Records for this task:
────────────────────────────────────────
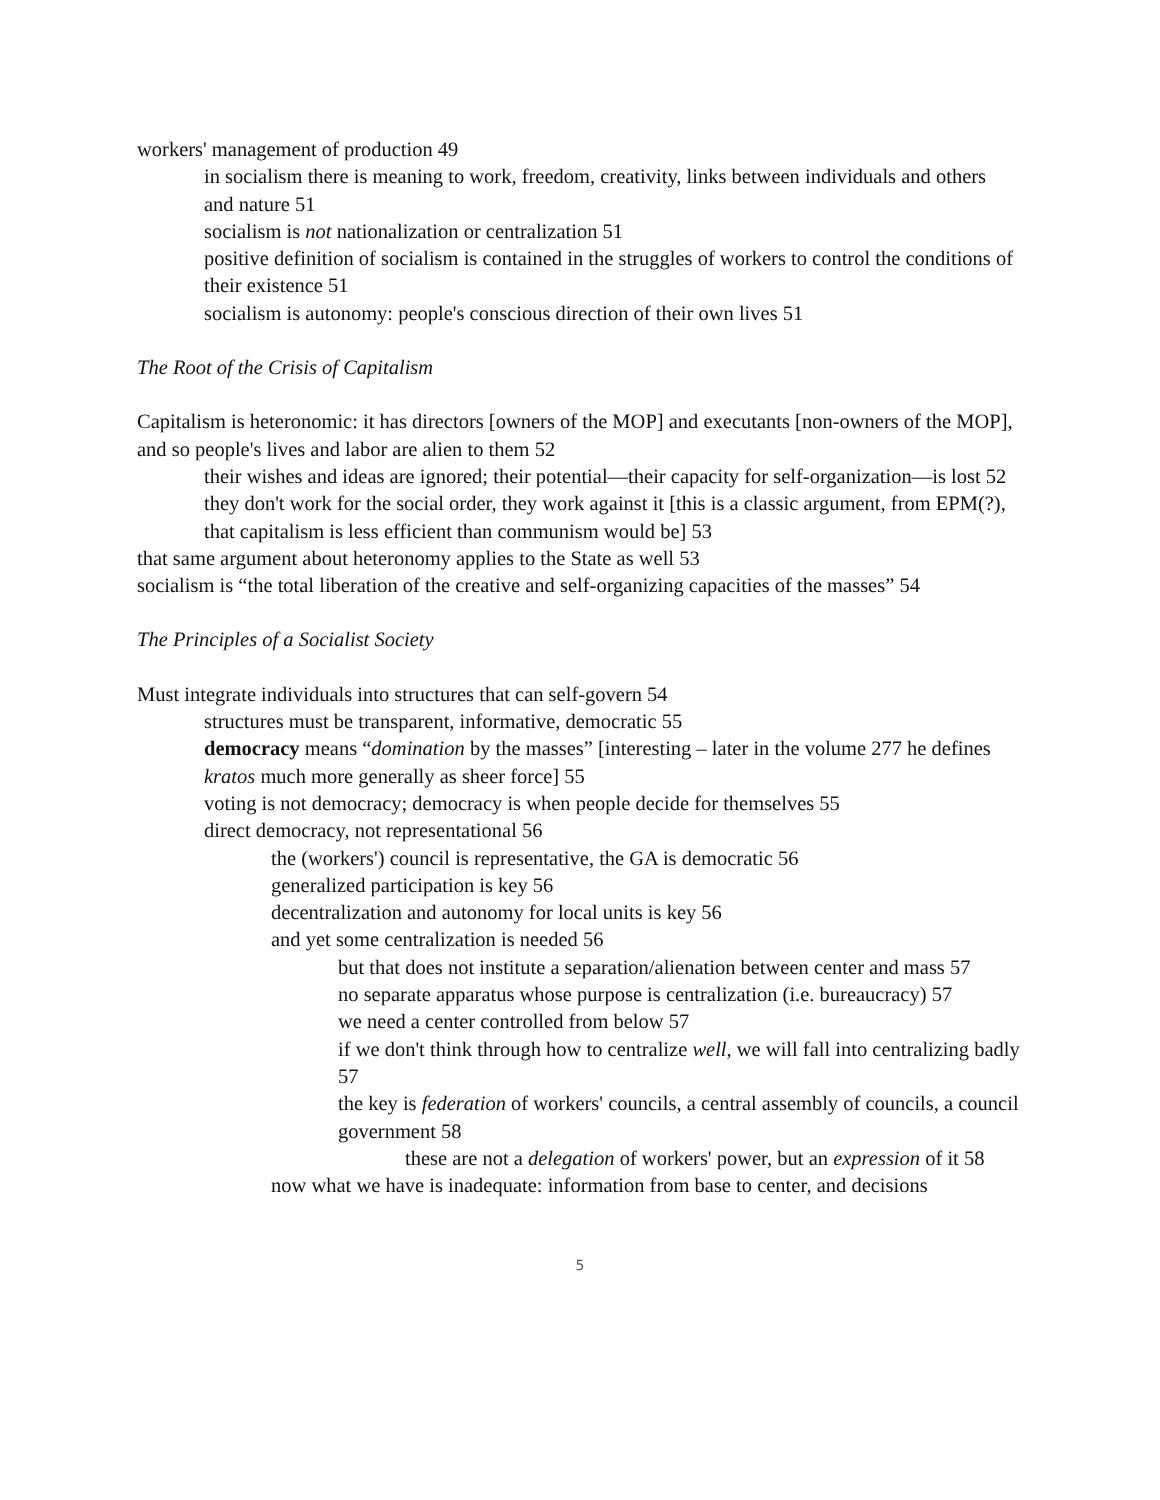workers' management of production 49
in socialism there is meaning to work, freedom, creativity, links between individuals and others and nature 51
socialism is not nationalization or centralization 51
positive definition of socialism is contained in the struggles of workers to control the conditions of their existence 51
socialism is autonomy: people's conscious direction of their own lives 51
The Root of the Crisis of Capitalism
Capitalism is heteronomic: it has directors [owners of the MOP] and executants [non-owners of the MOP], and so people's lives and labor are alien to them 52
their wishes and ideas are ignored; their potential—their capacity for self-organization—is lost 52
they don't work for the social order, they work against it [this is a classic argument, from EPM(?), that capitalism is less efficient than communism would be] 53
that same argument about heteronomy applies to the State as well 53
socialism is “the total liberation of the creative and self-organizing capacities of the masses” 54
The Principles of a Socialist Society
Must integrate individuals into structures that can self-govern 54
structures must be transparent, informative, democratic 55
democracy means “domination by the masses” [interesting – later in the volume 277 he defines kratos much more generally as sheer force] 55
voting is not democracy; democracy is when people decide for themselves 55
direct democracy, not representational 56
the (workers') council is representative, the GA is democratic 56
generalized participation is key 56
decentralization and autonomy for local units is key 56
and yet some centralization is needed 56
but that does not institute a separation/alienation between center and mass 57
no separate apparatus whose purpose is centralization (i.e. bureaucracy) 57
we need a center controlled from below 57
if we don't think through how to centralize well, we will fall into centralizing badly 57
the key is federation of workers' councils, a central assembly of councils, a council government 58
these are not a delegation of workers' power, but an expression of it 58
now what we have is inadequate: information from base to center, and decisions
5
────────────────────────────────────────
Problem description:
Looking at the data above, show all lines where the word "lives" occurs.

Task solution:
socialism is autonomy: people's conscious direction of their own lives 51
Capitalism is heteronomic: it has directors [owners of the MOP] and executants [non-owners of the MOP], and so people's lives and labor are alien to them 52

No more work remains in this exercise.